Kenya’s coastal city of Mombasa has witnessed a new wave violence for the second day running, as Muslim youths protested the killing of Sheikh Aboud Rogo, a fiery Islamic preacher who was under US sanction for links with Somalia’s Al Shabab militants.
Sheikh Rogo was shot dead on Monday as he took his wife, Haniya Said, to hospital. His killing has turned Mombasa into a battle zone between the police and Muslim youths, with concerns mounting about the impact of the turmoil on religious divisions as well as on upcoming elections.
On Tuesday, a grenade attack on a police truck near a church left one policeman and one civilian dead and another 13 officers injured. The policemen were racing to save the church, which was being set ablaze by the youths, an eyewitness said. Many protesters charge that the police had a hand in what they are calling an extrajudicial killing of the cleric, who was awaiting trial on terrorism-related charges.
As the riots escalated, police said they believed the people involved in the violence were no longer mourners but criminals.
“There is no where in Africa where people kill and as they mourn. There is no where in Africa where people loot and rob as they mourn.We have also heard they are raping. These are criminal,” said Coast Provincial Police boss Aggrey Adoli.
Earlier in the day, the youths, who were armed with stones, had used burning tires to barricade roads. Looting of shops and homes has also been reported, with the police arresting 12 protesters. The clashes were more intense in the Muslim neighborhood of Majengo, where the cleric frequently preached his fiery sermons.
“Tensions remain high and most shops remain partially closed. There was looting last night,” Joel Kiilu, a Mombasa resident, told the Monitor Tuesday. “It is hard to move anywhere and it looks like the violence may continue. We fear this may take a religious dimension.”
Al Shabab condemned the killing of the cleric as cold-blooded murder. The group said Muslims in Kenya are deliberately being targeted because of their religious identity, and urged them to “take the matter into their own hands, stand united, and take all necessary measures to protect their religion from the enemies of Islam.”
The impact on elections
But it is the call for a Muslim boycott of the general elections expected in March 2013 that is raising more concerns.

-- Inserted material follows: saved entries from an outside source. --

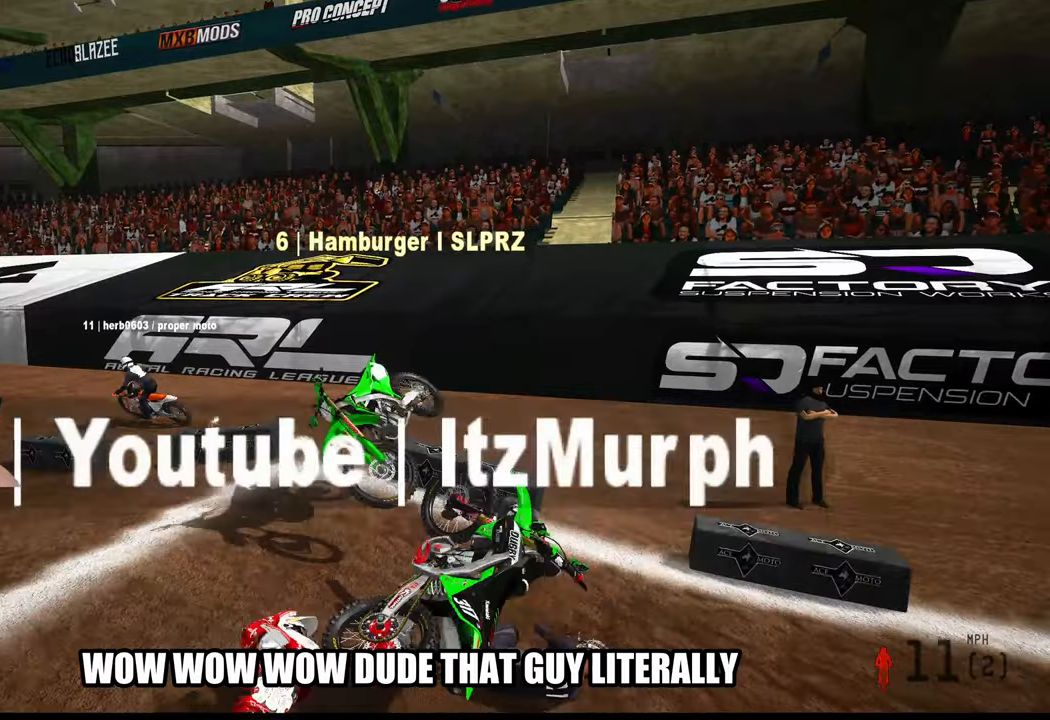
{"buttons": [], "left_stick": "center", "right_stick": "center", "events": []}
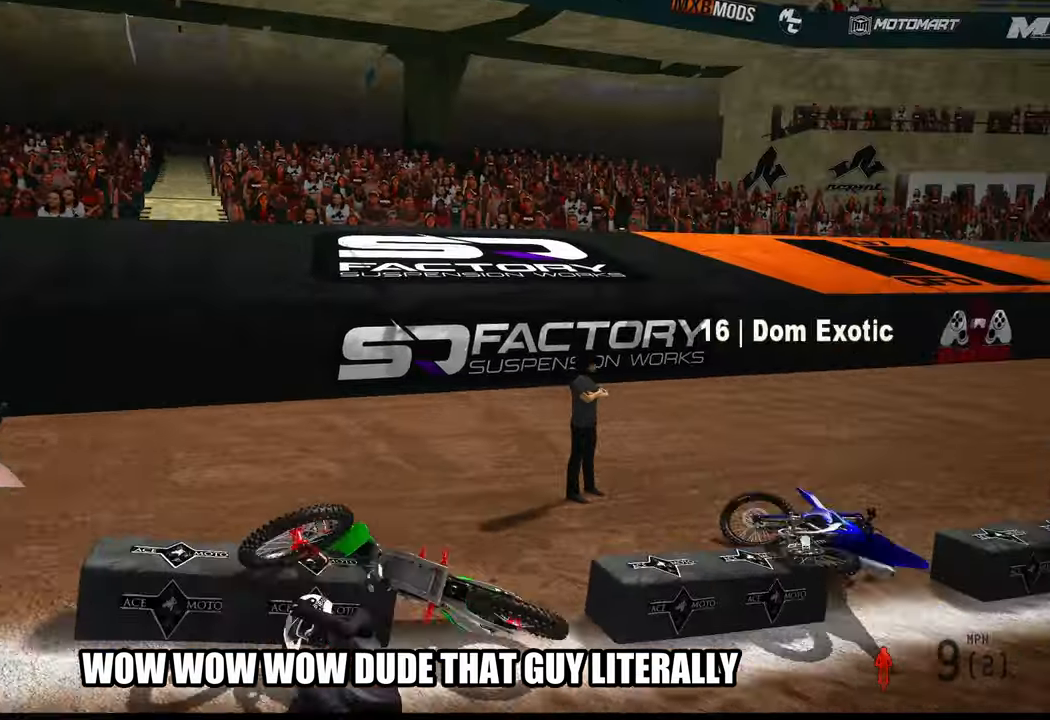
{"buttons": [], "left_stick": "center", "right_stick": "center", "events": []}
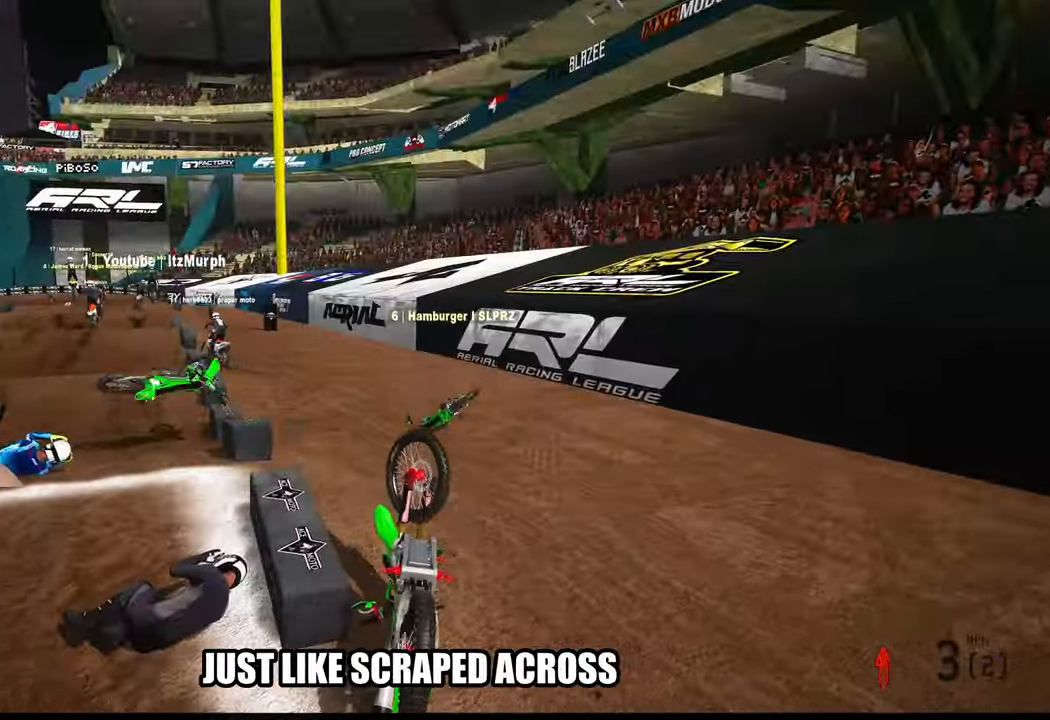
{"buttons": ["R2", "R3"], "left_stick": "up-left", "right_stick": "center", "events": [[334, "L1", "down"], [400, "L1", "up"], [400, "R2", "down"], [434, "left_stick", "left"], [450, "R3", "down"], [500, "left_stick", "up-left"]]}
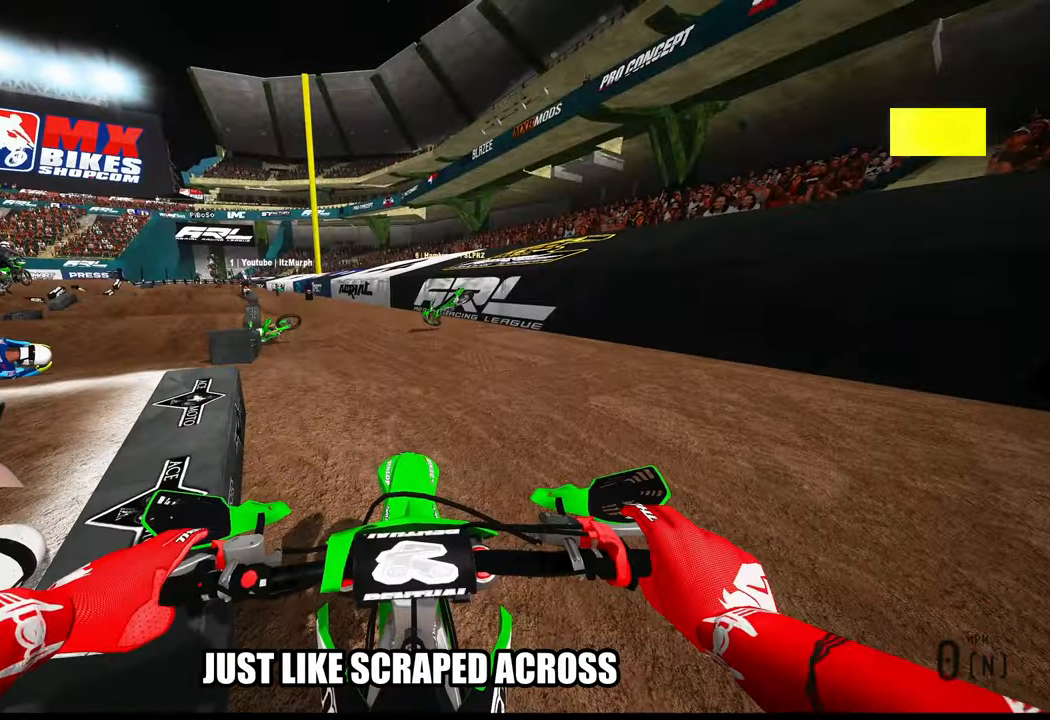
{"buttons": [], "left_stick": "up-left", "right_stick": "up", "events": [[50, "R3", "up"], [50, "right_stick", "up"], [500, "R2", "up"]]}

“Not only is the participation in the elections prohibited in Islam, but also the current government has terribly failed to protect the rights of Muslims in Kenya,” said the militant group in a news release broadcast through its Twitter link prompting analysts to say the call for the elections boycott must be treated with caution.

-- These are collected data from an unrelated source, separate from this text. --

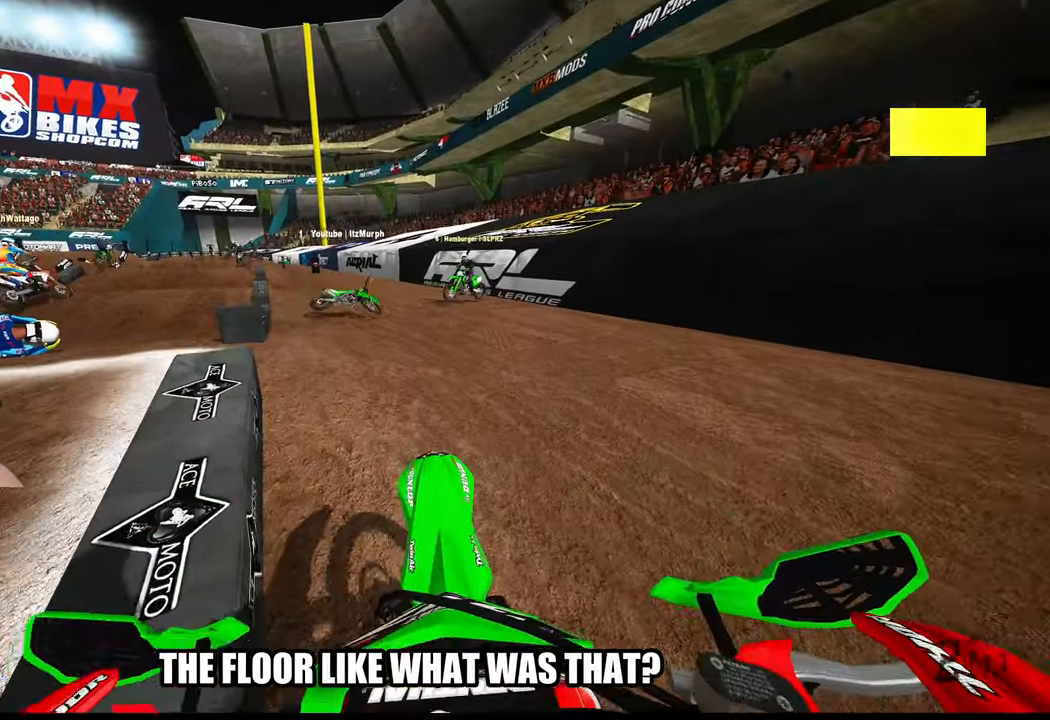
{"buttons": ["R2"], "left_stick": "up", "right_stick": "up", "events": [[117, "R2", "down"], [167, "right_stick", "center"], [184, "R2", "up"], [334, "R2", "down"], [350, "left_stick", "up"], [350, "right_stick", "up"]]}
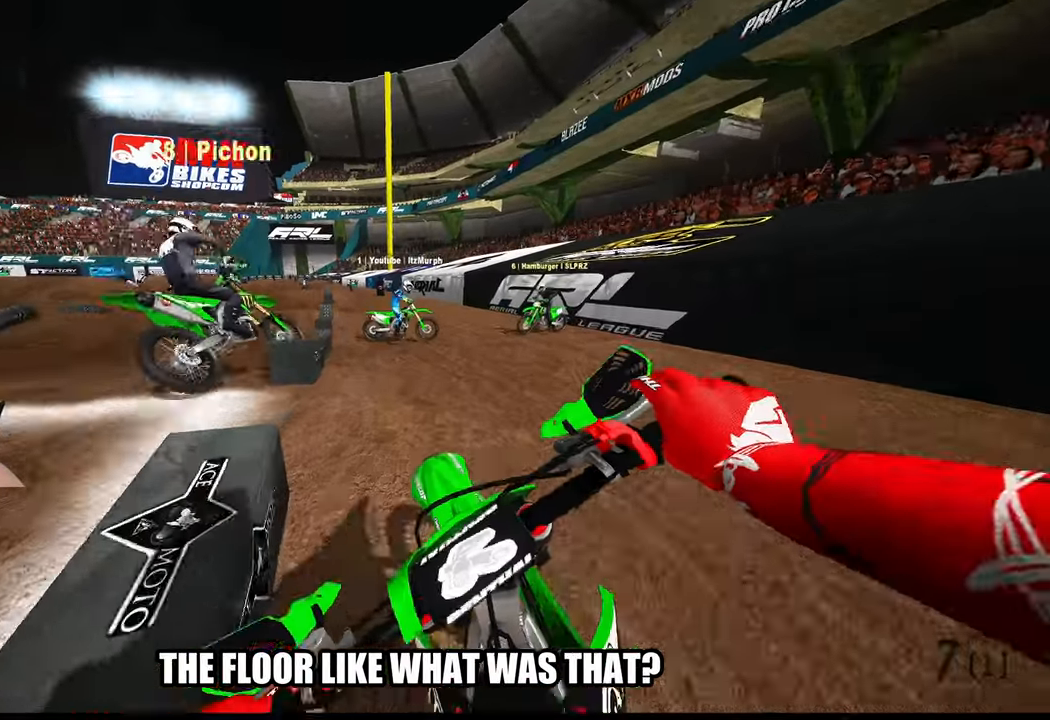
{"buttons": ["R2"], "left_stick": "up", "right_stick": "up", "events": []}
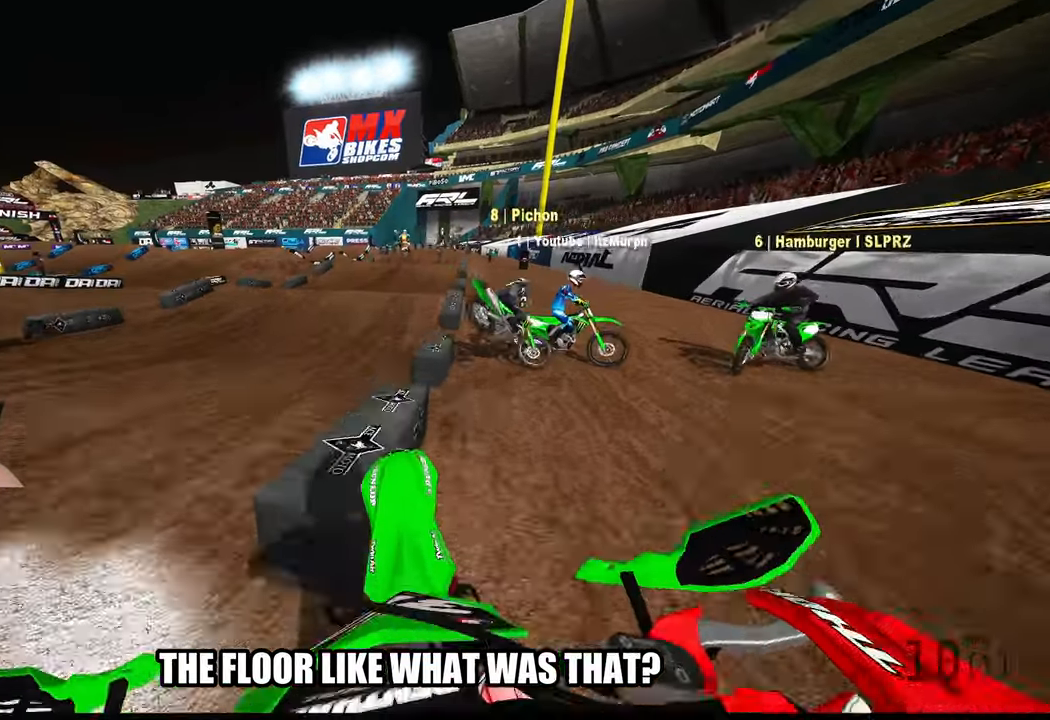
{"buttons": ["R2", "R3"], "left_stick": "up", "right_stick": "center", "events": [[117, "right_stick", "center"], [500, "R3", "down"]]}
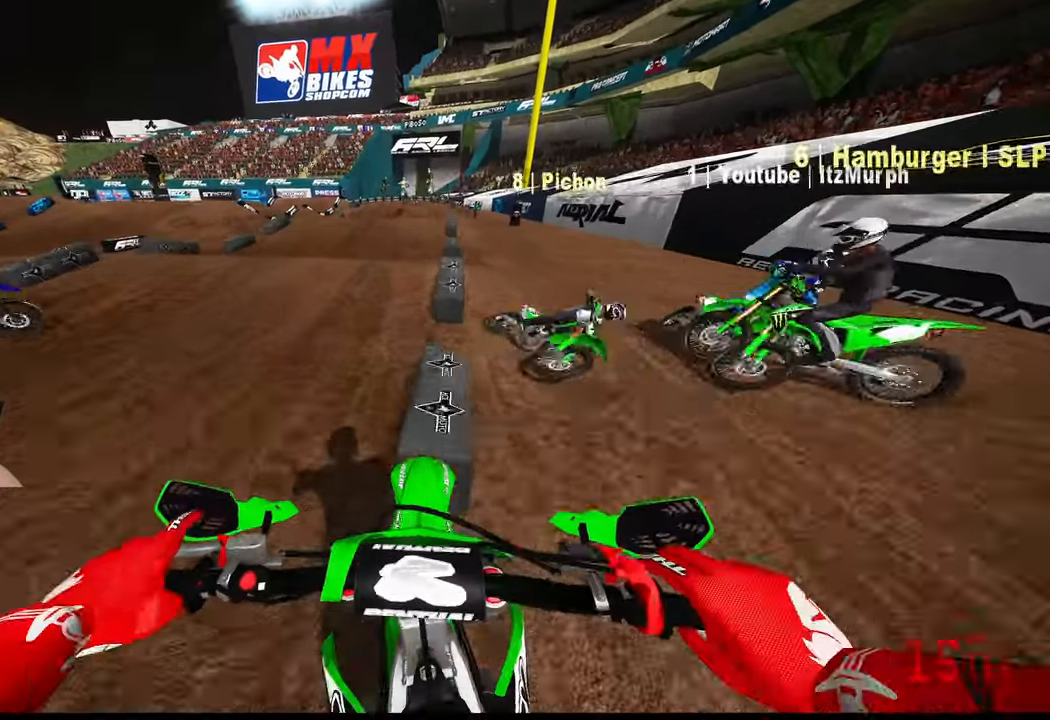
{"buttons": ["R2"], "left_stick": "up", "right_stick": "center", "events": [[117, "R3", "up"]]}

For them, it resonated with similar calls by Mombasa Republic Council (MRC), a secessionist group, which the police have accused of carrying out attacks in Mombasa, a cause for more worries.

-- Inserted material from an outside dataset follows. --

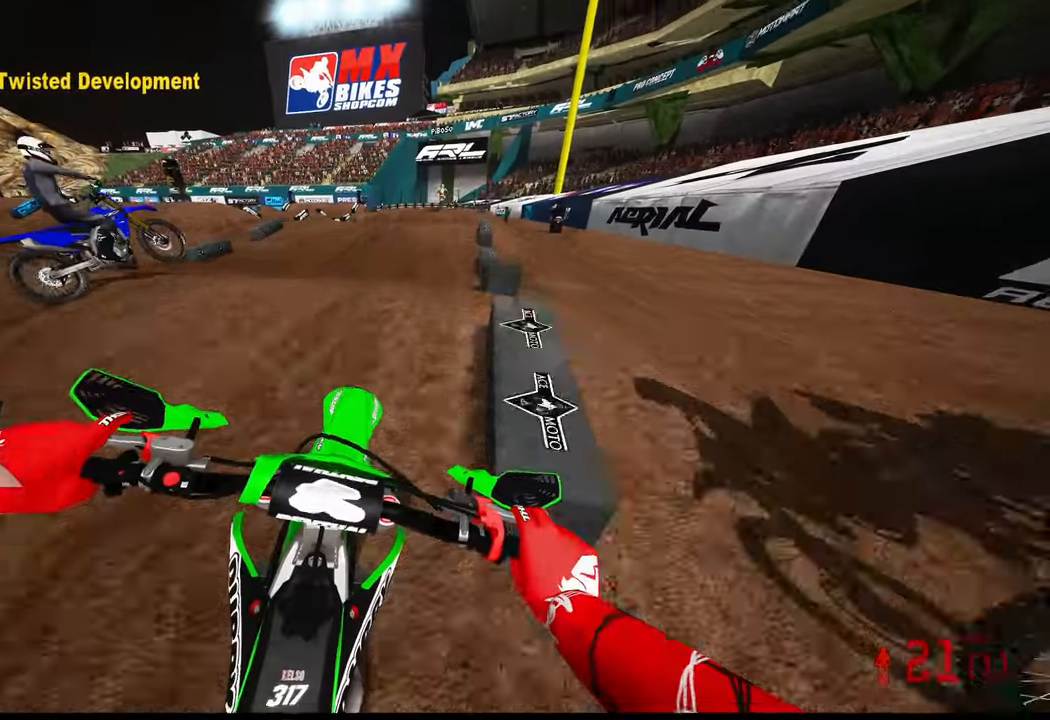
{"buttons": ["R2"], "left_stick": "up", "right_stick": "center", "events": [[100, "right_stick", "up"], [250, "R2", "up"], [250, "right_stick", "center"], [384, "R2", "down"]]}
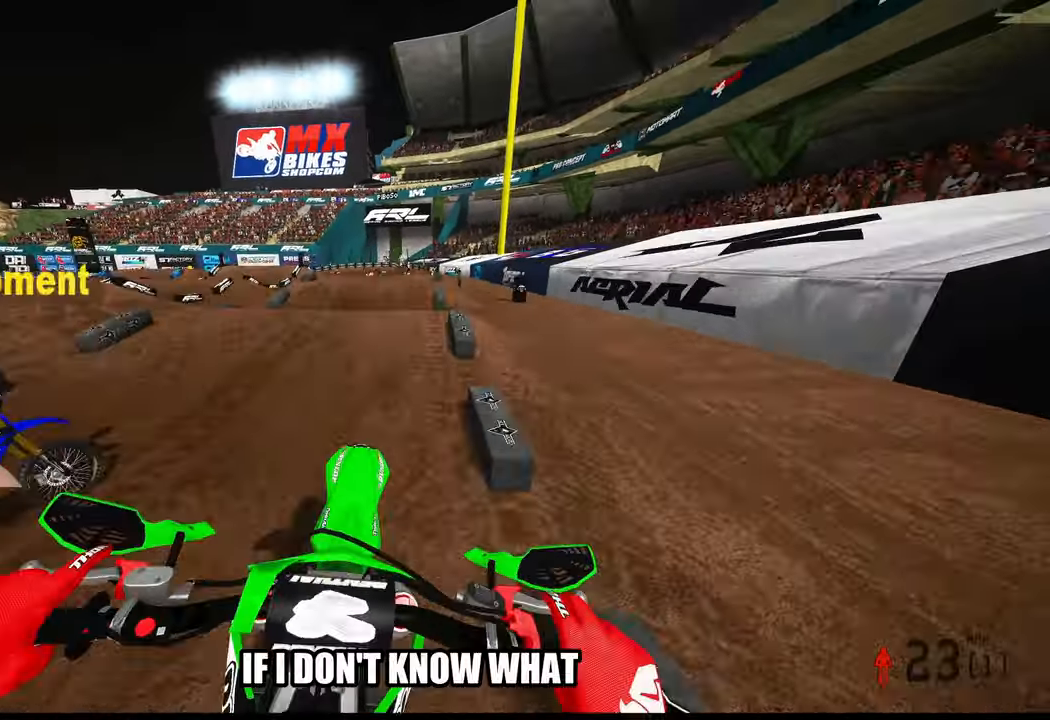
{"buttons": [], "left_stick": "up", "right_stick": "center", "events": [[317, "R2", "up"]]}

Rallying around “Pwani Si Kenya” (“The Coastal Region Is Not Part of Kenya”), the group, whose ban was lifted in July, has been calling for the coastal region to break away.
“The government has the security machinery to deal with threats, but if they do not, this will surely impact on the forthcoming elections. They must take early precautionary measures against the MRC and its sympathizers,” said Co. Benjamin Muema, the leader of the Political Parties Collaborative Forum.
Sheikh Rogo was facing multiple charges in Kenyan courts related to terrorism after being found with weapons in his house, but was out on bail.
In June, the US blacklisted Rogo and two other Kenyans, two Eritreans, and a Sudanese as terrorists and supporters of Al Shabab. Then, the UN Security Council also slapped a travel ban and asset freeze for providing “financial, material, logistical or technical support to Al Shabab.”